■ **Problem details**
Rewrite the entries below, putting "group" wherever "series" appears and changing nothing else. Leave the pictures out of your answer.

■ **Extracted records**
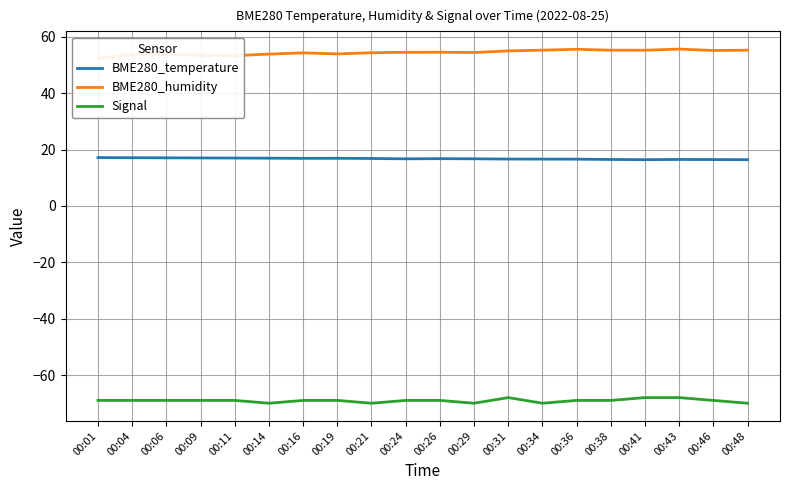

What is the total value across all series at 00:01?

0.6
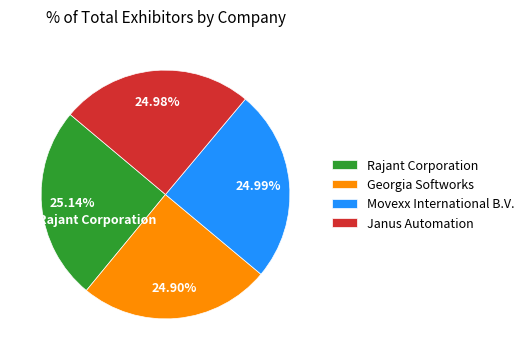

Does Janus Automation represent more than half of the total?

No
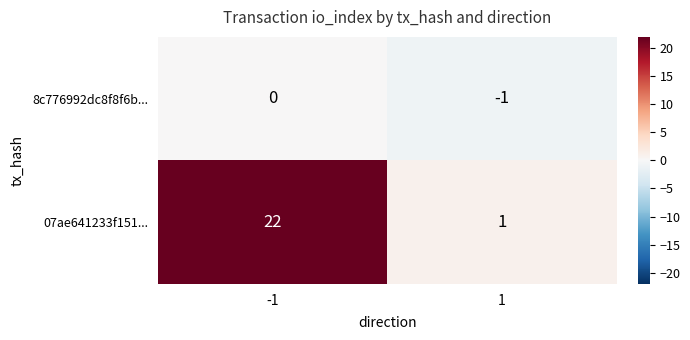

At which category is the sum across all series the highest?

-1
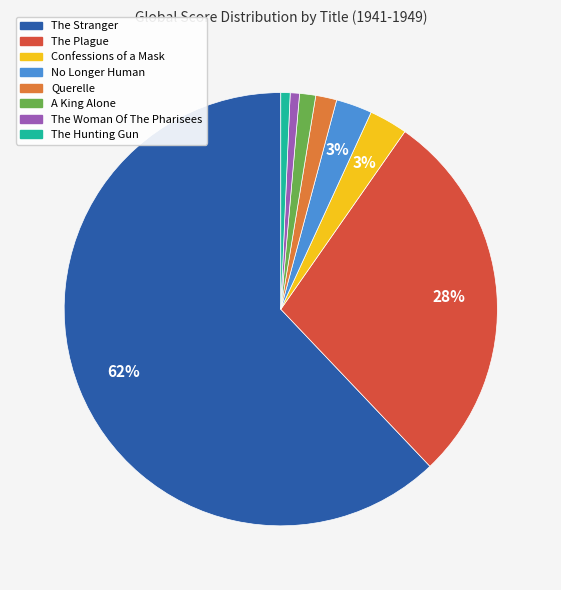

To the nearest percent, what portion does No Longer Human represent?

3%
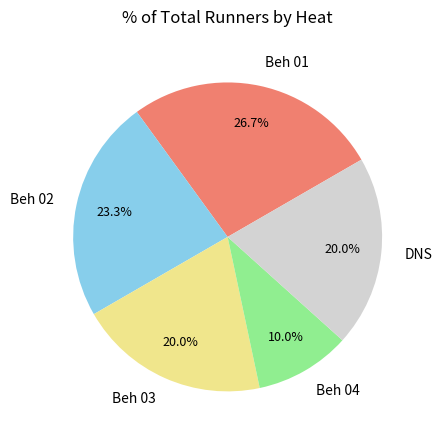

How many segments does this pie chart have?

5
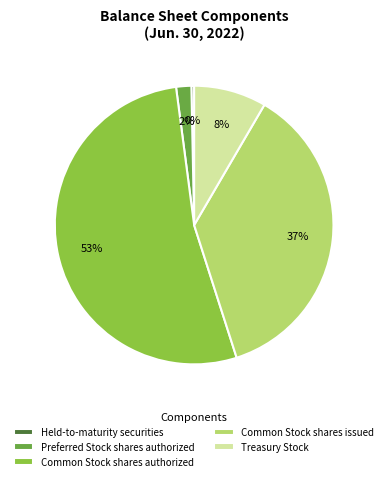

Which has a higher value, Common Stock shares authorized or Held-to-maturity securities?

Common Stock shares authorized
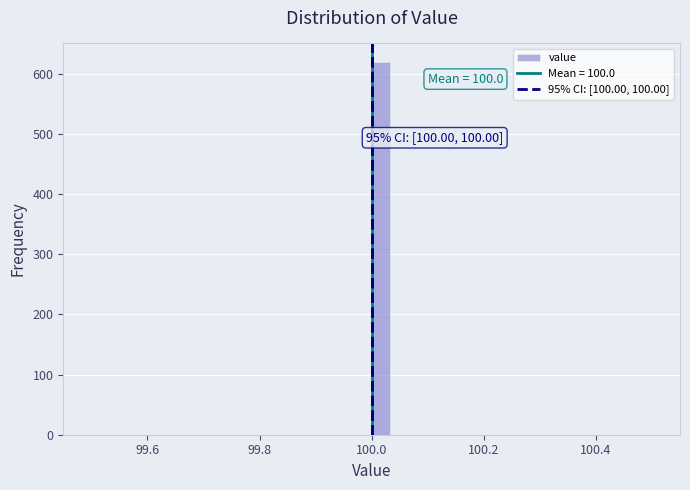

Around what value on the x-axis is the tallest bar? Give the approximate position of its centre, as read against the axis.

100.02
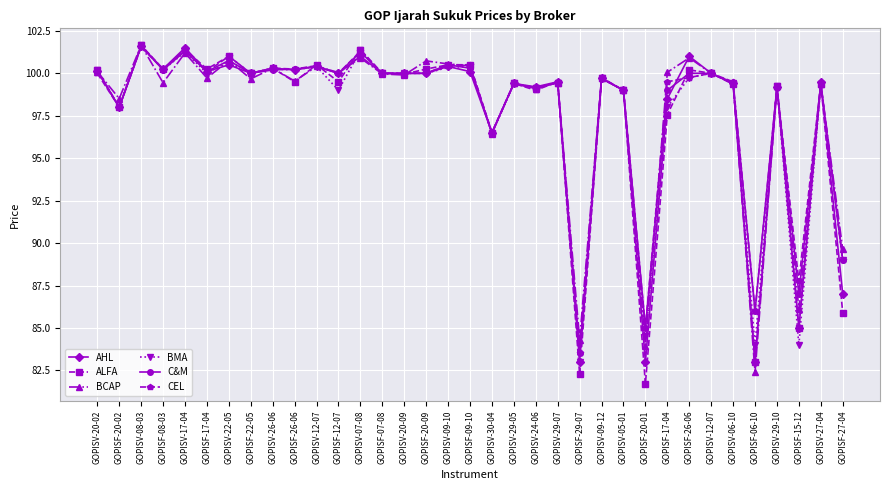

At which label is AHL closest to 92?

GOPISV-30-04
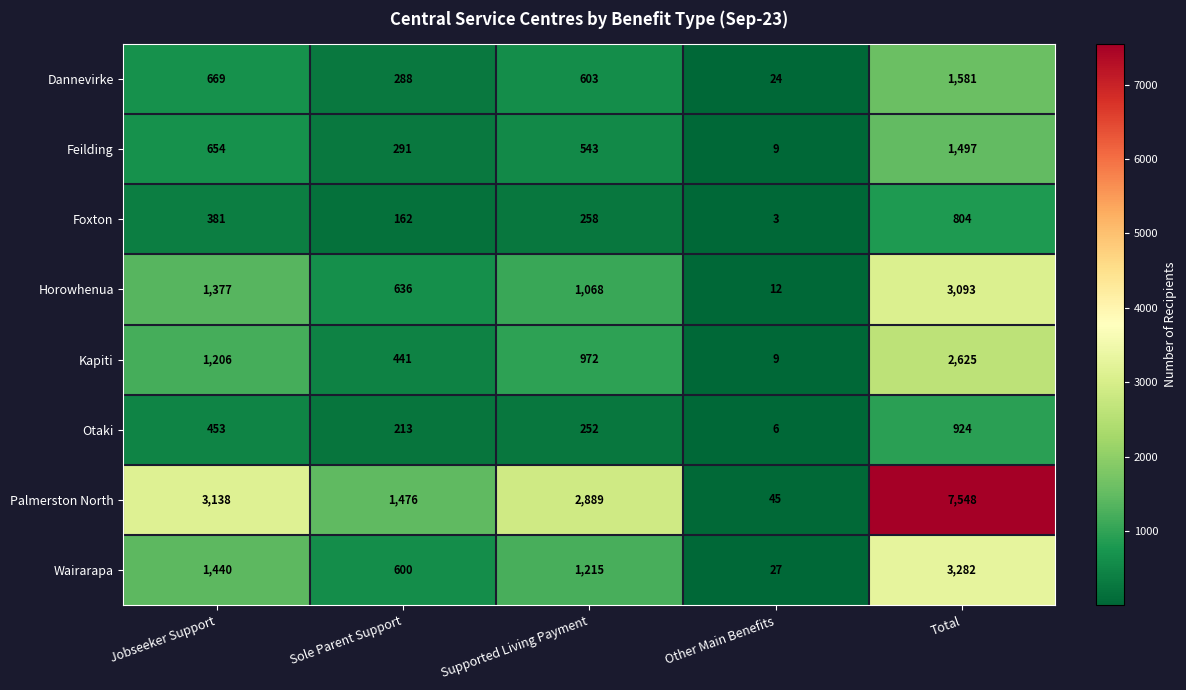

At how many categories does at least one series exceed 5033?

1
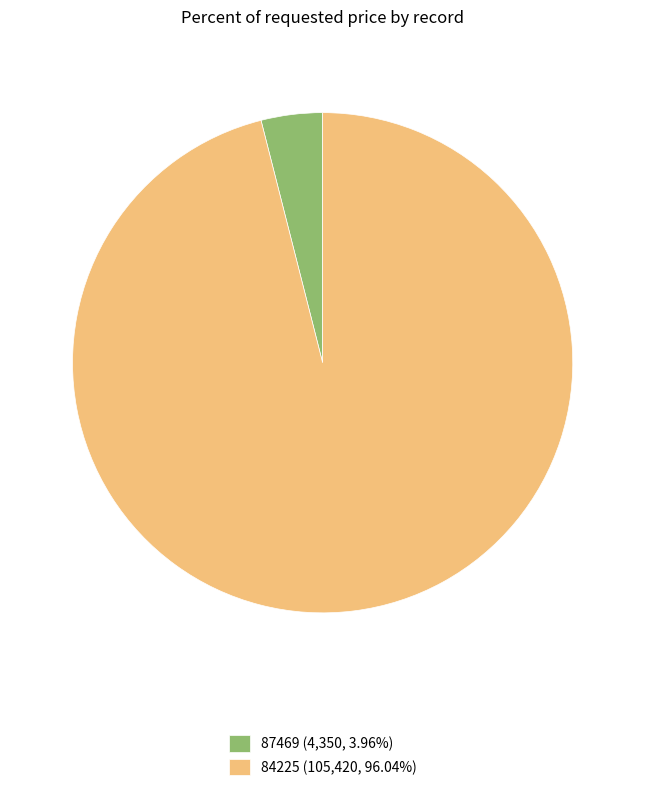

Is 84225 (105,420, 96.04%) the majority of the pie?

Yes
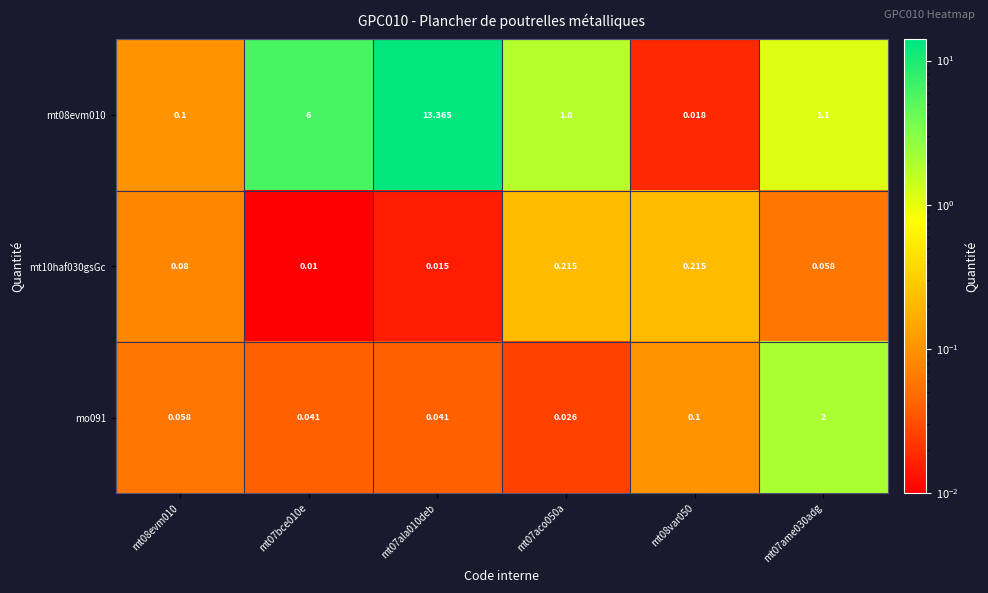

Is the value of mo091 at mt07bce010e greater than the value of mt08evm010 at mt07ala010deb?

No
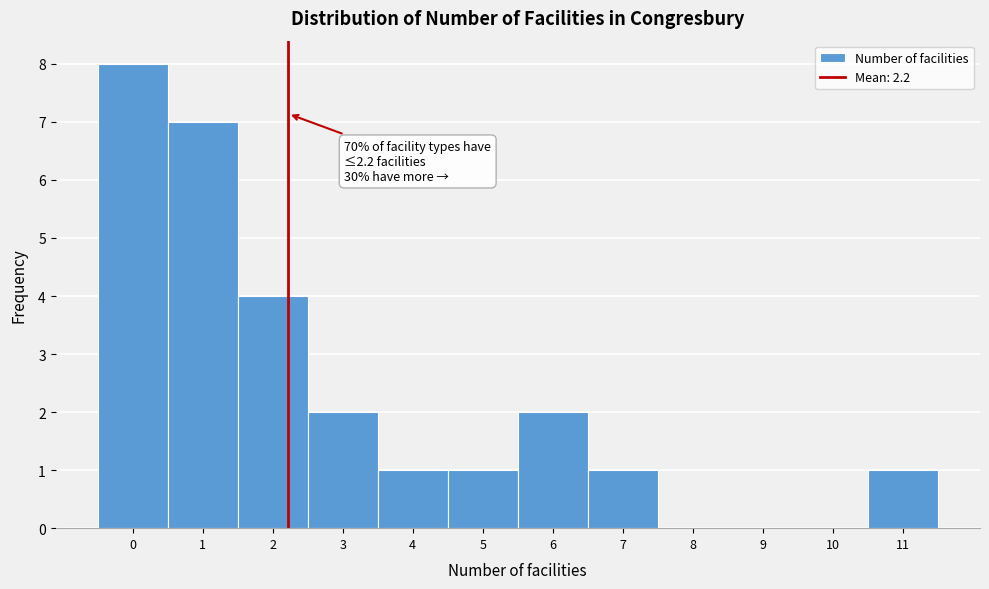

Which range on the x-axis has the tallest bar?

-0.5 to 0.5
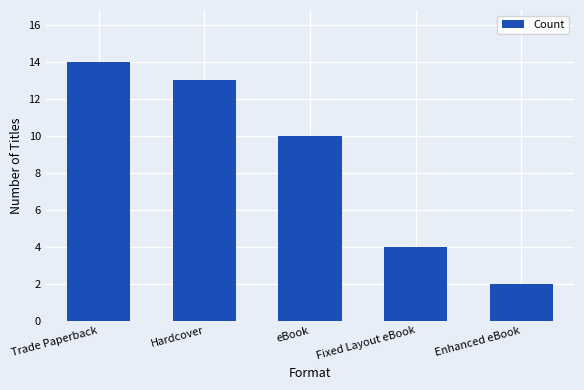

What is the minimum value shown in the chart?

2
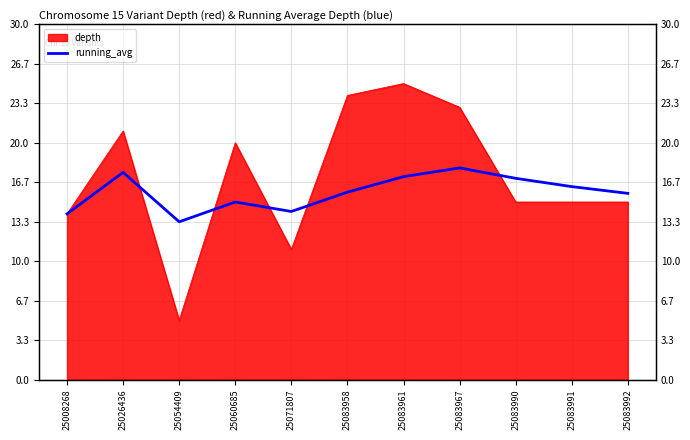

What is the difference between the second highest and second lowest values?

3.5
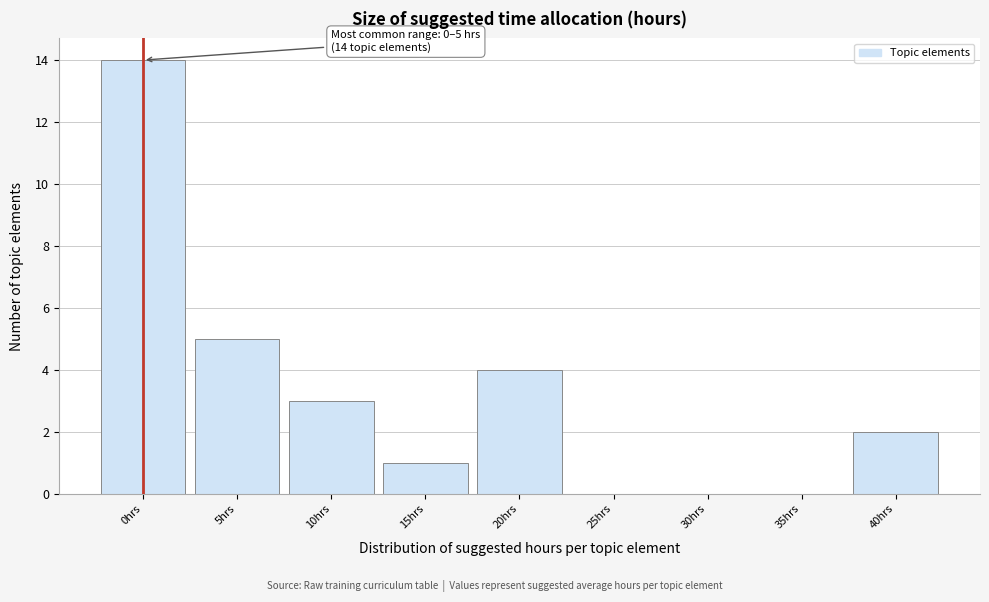

Reading right to left, list all the values displayed in this chart.

40hrs=2	35hrs=0	30hrs=0	25hrs=0	20hrs=4	15hrs=1	10hrs=3	5hrs=5	0hrs=14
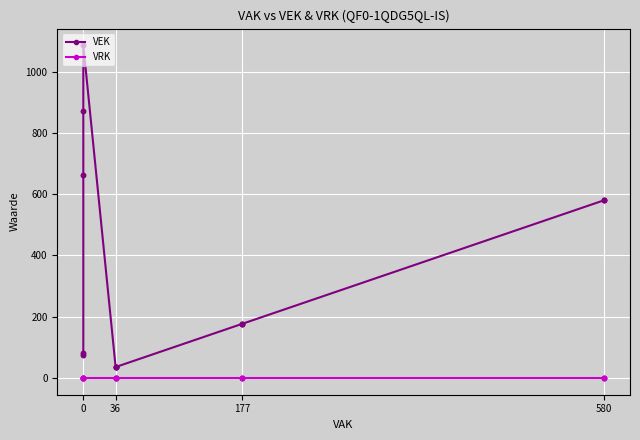

At 580, list the series in order from largest to smallest.

VEK, VRK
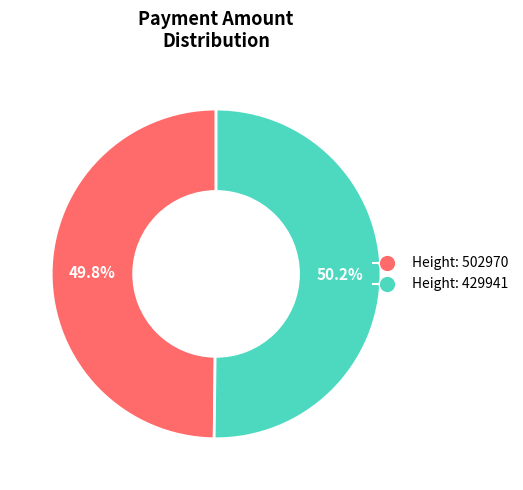

Is there any slice that represents more than half of the pie?

Yes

■ **Output for this task**
What is the total value across all group at 00:01?

0.6

Does Janus Automation represent more than half of the total?

No

At which category is the sum across all group the highest?

-1

To the nearest percent, what portion does No Longer Human represent?

3%

How many segments does this pie chart have?

5

Which has a higher value, Common Stock shares authorized or Held-to-maturity securities?

Common Stock shares authorized

Around what value on the x-axis is the tallest bar? Give the approximate position of its centre, as read against the axis.

100.02

At which label is AHL closest to 92?

GOPISV-30-04

At how many categories does at least one group exceed 5033?

1

Is 84225 (105,420, 96.04%) the majority of the pie?

Yes

Is the value of mo091 at mt07bce010e greater than the value of mt08evm010 at mt07ala010deb?

No

Which range on the x-axis has the tallest bar?

-0.5 to 0.5

What is the minimum value shown in the chart?

2

What is the difference between the second highest and second lowest values?

3.5

Reading right to left, list all the values displayed in this chart.

40hrs=2	35hrs=0	30hrs=0	25hrs=0	20hrs=4	15hrs=1	10hrs=3	5hrs=5	0hrs=14

At 580, list the group in order from largest to smallest.

VEK, VRK

Is there any slice that represents more than half of the pie?

Yes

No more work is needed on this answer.